S. Africa Police Attack Blacks Protesting Vote
JOHANNESBURG, South Africa — Police attacked demonstrators with whips and dogs today in the elite university town of Stellenbosch as hundreds of thousands of blacks staged protest strikes across South Africa on the eve of elections from which they are excluded.
Demonstrators rallied at universities and barricaded streets with flaming tires around the country to protest the elections, and police arrested 350 people.
In Cape Province, police moved in on more than 500 white students and black workers who marched through Stellenbosch in a protest against detention without trial and poor facilities for blacks.
Curious Onlookers
Men and women fled screaming through streets lined by curious onlookers as police beat them with six-foot whips and arrested scores of black and white demonstrators.
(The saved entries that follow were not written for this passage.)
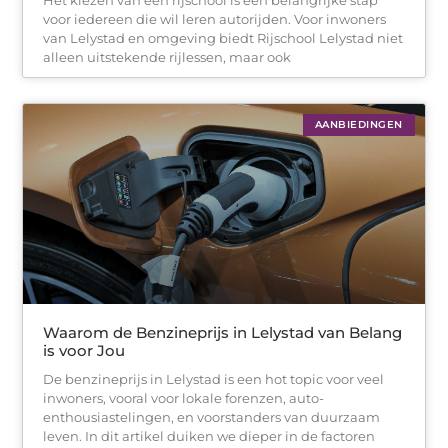
voor iedereen die wil leren autorijden. Voor inwoners
van Lelystad en omgeving biedt Rijschool Lelystad niet
alleen uitstekende rijlessen, maar ook
AANBIEDINGEN
Waarom de Benzineprijs in Lelystad van Belang
is voor Jou
De benzineprijs in Lelystad is een hot topic voor veel
inwoners, vooral voor lokale forenzen, auto-
enthousiastelingen, en voorstanders van duurzaam
leven. In dit artikel duiken we dieper in de factoren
One television cameraman was dragged off with a dog hanging from his trousers.
The march and work stoppage took place on the eve of limited parliamentary elections, the most severe test of white support for the ruling National Party since it swept to power in 1948 on a platform of rigid race segregation.
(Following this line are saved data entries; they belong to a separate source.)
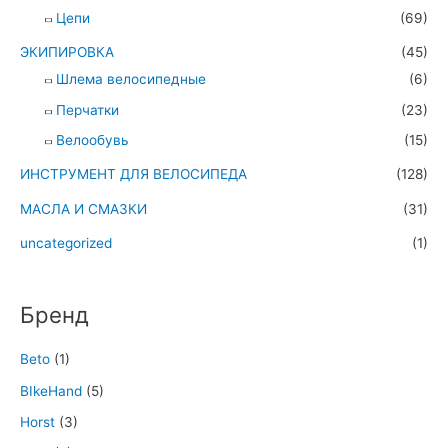
Цепи
(69)
ЭКИПИРОВКА
(45)
Шлема велосипедные
(6)
Перчатки
(23)
Велообувь
(15)
ИНСТРУМЕНТ ДЛЯ ВЕЛОСИПЕДА
(128)
МАСЛА И СМАЗКИ
(31)
uncategorized
(1)
Бренд
Beto
(1)
BIkeHand
(5)
Horst
(3)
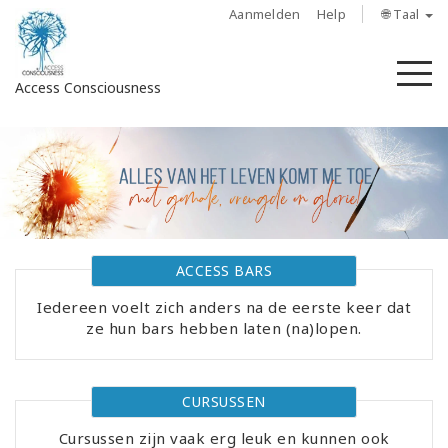
Aanmelden
Help
🌐 Taal
M
Access Consciousness
Meld
u
aan
op
uw
account
ACCESS BARS
Iedereen voelt zich anders na de eerste keer dat
About
ze hun bars hebben laten (na)lopen.
Access
Bars
CURSUSSEN
Regions
Cursussen zijn vaak erg leuk en kunnen ook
Wednesday’s voting is for three houses of Parliament--the most powerful one for the country’s 5 million whites, and others representing the 3 million people of mixed race and nearly 1 million Asians.
Most nonwhite pupils across the country boycotted classes today, leaving township schoolrooms and playgrounds deserted.
In Durban on the Indian Ocean, some industries reported all black workers stayed home today. The giant Putco bus company said it experienced a total strike of black staff and passengers in Durban and other parts of Natal Province.
Commuter trains from the outlying townships into Cape Town and Johannesburg carried about 60% to 75% of their normal passenger loads, transportation officials said. Police said there was a 25% absentee rate in mostly rural Orange Free State.
78,000 Boycott Mines
The National Union of Mineworkers, the country’s largest union, said 78,000 members at 16 mines refused to work this morning.
Organizers said today’s general strike, most effective among black students and union members in the port cities of Cape Town, Durban and East London, will expand Wednesday.
At the multiracial University of Natal in Pietermaritzburg, police arrested about 300 participants at an anti-election demonstration, including students, administrators and Franciscan monks.
Political analysts say the upsurge in black defiance of apartheid could play into the hands of the National Party by frightening white voters, who are particularly sensitive to security issues.
But the party faces strong challenges from both the left and right, and ruling party officials acknowledge privately that they could lose up to 20 of the 133 seats it holds to both the Democratic Party and the far-right Conservative Party.
Most analysts expect the National Party to retain an outright majority in the 178-seat white House of Assembly.